Reading text
--- START ---

Comment: Observations typically describe situations. States need "complete observations" and are often inferred from interpolating between observed situations.
Posted by Robert Sanderson on 3/4/2017
Dear all,
One of our use cases which we are having trouble modeling with just the core CRM ontology is measurements of an object in a particular state. For example, we would like to record the measurements of a chest with the lid open, rather than those with the lid closed. It is the same object, just in two different states, resulting in different measurements.
The proposed scope note does certainly clarify more than the rather terse original, but if there is any feedback or guidance as to the above situation, we would be greatly appreciative.
Posted by Martin on 3/4/2017
Dear Robert,
The standard way to describe this in the CRM is to type the Dimension with the procedure:
a) Lid-open
b) Lid-closed
The Measurement procedure type can be documented by a detailed text.
In biology, one would measure "wingspan at life" and "winspan dead" of a bird, etc.
Posted by Robert Sanderson on 3/4/2017
Thanks Martin
If I understand correctly, both the type of dimension (height vs width) and the state of the object being measured (lid-open vs lid-closed) would both end up as external P2_has_type URIs?
_:h a Dimension ;
label “Height of the box with the lid open” ;
has_type <height> , <lid-open> ;
has_value 14 ;
has_unit <inches> .
And as the width doesn’t change depending on <lid-open> or <lid-closed> ness:
_:w a Dimension ;
label “Height of the box with the lid open” ;
has_type <width> , <lid-open>, <lid-closed> ;
has_value 8 ;
has_unit <inches> .
It seems a little jarring to have a core museum activity being treated with (from my perspective) little regard, compared to some of the existing distinctions made between classes with very little practical value. When the <height> and <lid-open> URIs are not understood, let alone the unit URI, the only thing the ontology actually captures is the value… and as E60 can be a string, there’s not all that much value (ha!) there either.
When the answer to all questions is “Just put it in P2”, doesn’t that give one pause that P2 is so broad as to be meaningless?
Posted by Dominic on 3/4/2017
Hi Rob,
...and this is the problem that CRM addresses. This is the problem that everyone uses different vocabularies which has made it difficult for us to integrate data. In contrast, CRM creates a semantic framework of entities for integration. The incorporation of vocab through E55 is a solution, often far better than that actually used in collection management systems that prioritise vocabularies. In a CMS we simply pick a vocabulary term from an authority to populate a field. In other words we implicitly use P2 with authority terms and we add no framework semantics to the field value pairs. e.g. Field:Dimension, Value:height, or for the BM and others, a field label that is hard to decipher.

--- END ---

Supplied records
--- START ---

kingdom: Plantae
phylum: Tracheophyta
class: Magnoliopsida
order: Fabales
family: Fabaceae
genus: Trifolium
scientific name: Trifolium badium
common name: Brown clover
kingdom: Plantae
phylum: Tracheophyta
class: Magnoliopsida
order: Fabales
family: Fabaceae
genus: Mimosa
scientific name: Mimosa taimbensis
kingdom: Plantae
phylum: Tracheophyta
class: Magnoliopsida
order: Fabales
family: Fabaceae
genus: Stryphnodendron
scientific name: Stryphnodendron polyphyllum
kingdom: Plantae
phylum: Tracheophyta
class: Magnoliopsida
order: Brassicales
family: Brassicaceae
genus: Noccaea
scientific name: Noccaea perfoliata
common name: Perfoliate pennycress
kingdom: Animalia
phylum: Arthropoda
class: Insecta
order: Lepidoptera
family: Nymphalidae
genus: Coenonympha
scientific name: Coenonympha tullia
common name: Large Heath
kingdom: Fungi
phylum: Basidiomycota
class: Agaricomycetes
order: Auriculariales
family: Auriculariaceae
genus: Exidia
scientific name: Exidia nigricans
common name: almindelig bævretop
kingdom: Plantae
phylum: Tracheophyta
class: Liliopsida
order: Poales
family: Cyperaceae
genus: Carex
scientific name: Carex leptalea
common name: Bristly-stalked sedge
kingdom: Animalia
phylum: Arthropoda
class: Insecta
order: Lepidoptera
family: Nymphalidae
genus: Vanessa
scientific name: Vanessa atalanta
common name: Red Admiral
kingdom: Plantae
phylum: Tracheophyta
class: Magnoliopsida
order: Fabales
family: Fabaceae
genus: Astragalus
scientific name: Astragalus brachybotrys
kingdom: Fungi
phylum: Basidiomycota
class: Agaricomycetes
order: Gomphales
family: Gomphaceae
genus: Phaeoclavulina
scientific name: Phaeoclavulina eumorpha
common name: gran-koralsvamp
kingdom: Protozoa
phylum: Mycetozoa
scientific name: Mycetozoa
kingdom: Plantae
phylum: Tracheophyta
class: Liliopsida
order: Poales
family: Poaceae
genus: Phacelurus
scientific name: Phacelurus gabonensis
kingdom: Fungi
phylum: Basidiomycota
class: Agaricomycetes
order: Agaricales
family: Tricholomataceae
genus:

--- END ---

Your task
From the measurement discussion, extract the passage between "And as the width" and "(ha!) there either.", inclusive, copying it word for word. The listing is not needed here.

Result of this exercise
And as the width doesn’t change depending on <lid-open> or <lid-closed> ness:
_:w a Dimension ;
label “Height of the box with the lid open” ;
has_type <width> , <lid-open>, <lid-closed> ;
has_value 8 ;
has_unit <inches> .
It seems a little jarring to have a core museum activity being treated with (from my perspective) little regard, compared to some of the existing distinctions made between classes with very little practical value. When the <height> and <lid-open> URIs are not understood, let alone the unit URI, the only thing the ontology actually captures is the value… and as E60 can be a string, there’s not all that much value (ha!) there either.